BEGIN Data listing

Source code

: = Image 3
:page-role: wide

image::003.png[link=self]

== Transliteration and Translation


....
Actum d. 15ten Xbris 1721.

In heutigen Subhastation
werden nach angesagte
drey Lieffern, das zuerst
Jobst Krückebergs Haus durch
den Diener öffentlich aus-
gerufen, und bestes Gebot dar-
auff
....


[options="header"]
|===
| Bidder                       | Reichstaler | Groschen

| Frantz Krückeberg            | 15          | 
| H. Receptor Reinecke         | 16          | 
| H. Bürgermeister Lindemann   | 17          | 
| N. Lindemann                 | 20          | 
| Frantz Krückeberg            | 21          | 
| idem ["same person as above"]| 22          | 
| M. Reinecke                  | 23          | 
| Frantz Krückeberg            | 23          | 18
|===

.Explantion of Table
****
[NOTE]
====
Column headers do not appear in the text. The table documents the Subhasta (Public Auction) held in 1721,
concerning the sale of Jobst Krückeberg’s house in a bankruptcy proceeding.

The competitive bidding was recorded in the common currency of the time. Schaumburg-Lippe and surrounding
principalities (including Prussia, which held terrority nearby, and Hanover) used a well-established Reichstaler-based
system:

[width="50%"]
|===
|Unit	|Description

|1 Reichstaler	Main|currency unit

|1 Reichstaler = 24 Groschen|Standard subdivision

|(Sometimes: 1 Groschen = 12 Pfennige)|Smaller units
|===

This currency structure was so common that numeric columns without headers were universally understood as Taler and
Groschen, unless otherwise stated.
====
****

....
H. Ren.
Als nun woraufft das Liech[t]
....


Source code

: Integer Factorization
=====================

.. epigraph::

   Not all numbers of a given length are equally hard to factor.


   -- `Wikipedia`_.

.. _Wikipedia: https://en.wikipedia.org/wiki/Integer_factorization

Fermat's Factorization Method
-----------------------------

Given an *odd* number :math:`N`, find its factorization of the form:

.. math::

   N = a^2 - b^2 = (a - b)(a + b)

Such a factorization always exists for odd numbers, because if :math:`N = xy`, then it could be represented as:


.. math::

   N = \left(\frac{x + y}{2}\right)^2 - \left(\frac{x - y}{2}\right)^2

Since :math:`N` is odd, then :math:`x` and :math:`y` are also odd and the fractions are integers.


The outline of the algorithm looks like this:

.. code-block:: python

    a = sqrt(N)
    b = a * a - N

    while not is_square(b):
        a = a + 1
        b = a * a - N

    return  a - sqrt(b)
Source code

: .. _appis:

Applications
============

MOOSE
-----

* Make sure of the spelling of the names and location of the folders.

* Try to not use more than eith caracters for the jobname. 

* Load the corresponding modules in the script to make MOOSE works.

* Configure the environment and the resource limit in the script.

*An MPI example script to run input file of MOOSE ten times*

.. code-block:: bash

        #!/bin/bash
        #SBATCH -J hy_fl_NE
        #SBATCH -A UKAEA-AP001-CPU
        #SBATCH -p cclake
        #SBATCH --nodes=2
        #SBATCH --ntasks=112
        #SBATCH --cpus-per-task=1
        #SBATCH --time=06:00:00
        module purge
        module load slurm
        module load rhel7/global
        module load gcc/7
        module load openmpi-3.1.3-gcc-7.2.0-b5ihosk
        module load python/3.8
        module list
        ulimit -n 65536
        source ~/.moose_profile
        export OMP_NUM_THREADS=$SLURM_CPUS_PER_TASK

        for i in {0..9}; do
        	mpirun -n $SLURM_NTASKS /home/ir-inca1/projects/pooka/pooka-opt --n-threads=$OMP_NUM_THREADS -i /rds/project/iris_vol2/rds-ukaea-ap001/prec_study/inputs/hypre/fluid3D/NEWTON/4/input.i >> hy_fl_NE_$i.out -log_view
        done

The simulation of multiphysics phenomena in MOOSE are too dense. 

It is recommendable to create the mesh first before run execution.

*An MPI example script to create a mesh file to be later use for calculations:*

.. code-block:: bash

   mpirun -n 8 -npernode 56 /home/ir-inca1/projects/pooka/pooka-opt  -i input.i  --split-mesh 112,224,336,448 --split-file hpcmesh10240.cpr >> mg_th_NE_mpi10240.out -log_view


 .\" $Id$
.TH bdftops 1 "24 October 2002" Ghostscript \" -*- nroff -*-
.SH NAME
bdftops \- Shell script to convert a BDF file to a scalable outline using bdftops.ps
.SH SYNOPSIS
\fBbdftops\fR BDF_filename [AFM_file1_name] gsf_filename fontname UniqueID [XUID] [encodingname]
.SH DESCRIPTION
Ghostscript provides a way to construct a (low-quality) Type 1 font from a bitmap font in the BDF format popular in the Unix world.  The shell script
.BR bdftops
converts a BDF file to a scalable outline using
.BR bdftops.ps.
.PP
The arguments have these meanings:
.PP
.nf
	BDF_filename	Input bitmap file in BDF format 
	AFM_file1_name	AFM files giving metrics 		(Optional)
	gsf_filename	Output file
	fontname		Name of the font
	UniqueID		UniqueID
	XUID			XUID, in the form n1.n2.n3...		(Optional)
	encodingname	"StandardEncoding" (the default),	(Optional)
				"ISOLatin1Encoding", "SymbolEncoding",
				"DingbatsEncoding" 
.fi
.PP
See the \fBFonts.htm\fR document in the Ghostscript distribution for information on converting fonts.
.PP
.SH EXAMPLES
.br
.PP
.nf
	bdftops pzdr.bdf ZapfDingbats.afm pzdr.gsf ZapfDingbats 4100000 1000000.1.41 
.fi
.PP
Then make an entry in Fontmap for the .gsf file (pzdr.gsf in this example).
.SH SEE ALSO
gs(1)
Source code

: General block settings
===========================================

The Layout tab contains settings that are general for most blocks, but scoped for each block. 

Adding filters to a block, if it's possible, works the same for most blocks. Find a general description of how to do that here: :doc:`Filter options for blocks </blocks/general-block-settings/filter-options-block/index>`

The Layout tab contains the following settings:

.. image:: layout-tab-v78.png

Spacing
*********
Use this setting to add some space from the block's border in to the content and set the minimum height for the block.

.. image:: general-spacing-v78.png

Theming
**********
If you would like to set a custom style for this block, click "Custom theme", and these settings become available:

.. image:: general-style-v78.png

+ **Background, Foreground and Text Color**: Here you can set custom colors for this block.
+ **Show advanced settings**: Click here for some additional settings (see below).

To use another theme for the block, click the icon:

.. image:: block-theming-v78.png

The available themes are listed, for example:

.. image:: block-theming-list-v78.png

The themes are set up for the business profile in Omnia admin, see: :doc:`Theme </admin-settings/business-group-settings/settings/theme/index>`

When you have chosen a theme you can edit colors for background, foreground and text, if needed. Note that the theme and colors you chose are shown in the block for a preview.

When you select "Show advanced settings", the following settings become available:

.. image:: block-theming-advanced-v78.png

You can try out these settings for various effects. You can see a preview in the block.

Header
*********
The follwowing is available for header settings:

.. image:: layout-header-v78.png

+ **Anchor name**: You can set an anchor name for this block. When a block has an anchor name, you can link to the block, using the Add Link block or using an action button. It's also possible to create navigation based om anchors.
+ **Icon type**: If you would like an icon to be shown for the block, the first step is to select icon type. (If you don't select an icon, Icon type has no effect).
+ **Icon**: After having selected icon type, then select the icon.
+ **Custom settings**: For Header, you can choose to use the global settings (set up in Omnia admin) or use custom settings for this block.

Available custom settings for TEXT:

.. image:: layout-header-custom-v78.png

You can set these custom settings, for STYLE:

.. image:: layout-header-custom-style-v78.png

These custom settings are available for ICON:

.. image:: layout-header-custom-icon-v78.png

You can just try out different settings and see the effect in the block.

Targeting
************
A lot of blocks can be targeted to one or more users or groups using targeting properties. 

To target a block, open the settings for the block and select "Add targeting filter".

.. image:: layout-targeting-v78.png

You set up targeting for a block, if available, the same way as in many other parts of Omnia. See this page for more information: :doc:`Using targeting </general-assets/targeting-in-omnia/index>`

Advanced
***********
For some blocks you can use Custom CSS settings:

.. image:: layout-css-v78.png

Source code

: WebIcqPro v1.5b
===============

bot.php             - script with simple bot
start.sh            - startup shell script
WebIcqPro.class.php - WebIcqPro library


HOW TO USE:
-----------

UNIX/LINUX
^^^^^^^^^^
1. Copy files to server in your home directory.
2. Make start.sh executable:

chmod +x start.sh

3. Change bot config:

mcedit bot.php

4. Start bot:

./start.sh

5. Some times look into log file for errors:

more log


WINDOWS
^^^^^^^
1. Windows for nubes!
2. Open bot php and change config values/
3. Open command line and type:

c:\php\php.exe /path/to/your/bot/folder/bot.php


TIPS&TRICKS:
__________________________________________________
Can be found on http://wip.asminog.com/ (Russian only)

END Data listing

● **Problem requirements**: Return, exactly, the lines from the first line of the records above to the line containing "The competitive bidding", both included.

● **Reply to the task**:
Source code

: = Image 3
:page-role: wide

image::003.png[link=self]

== Transliteration and Translation


....
Actum d. 15ten Xbris 1721.

In heutigen Subhastation
werden nach angesagte
drey Lieffern, das zuerst
Jobst Krückebergs Haus durch
den Diener öffentlich aus-
gerufen, und bestes Gebot dar-
auff
....


[options="header"]
|===
| Bidder                       | Reichstaler | Groschen

| Frantz Krückeberg            | 15          | 
| H. Receptor Reinecke         | 16          | 
| H. Bürgermeister Lindemann   | 17          | 
| N. Lindemann                 | 20          | 
| Frantz Krückeberg            | 21          | 
| idem ["same person as above"]| 22          | 
| M. Reinecke                  | 23          | 
| Frantz Krückeberg            | 23          | 18
|===

.Explantion of Table
****
[NOTE]
====
Column headers do not appear in the text. The table documents the Subhasta (Public Auction) held in 1721,
concerning the sale of Jobst Krückeberg’s house in a bankruptcy proceeding.

The competitive bidding was recorded in the common currency of the time. Schaumburg-Lippe and surrounding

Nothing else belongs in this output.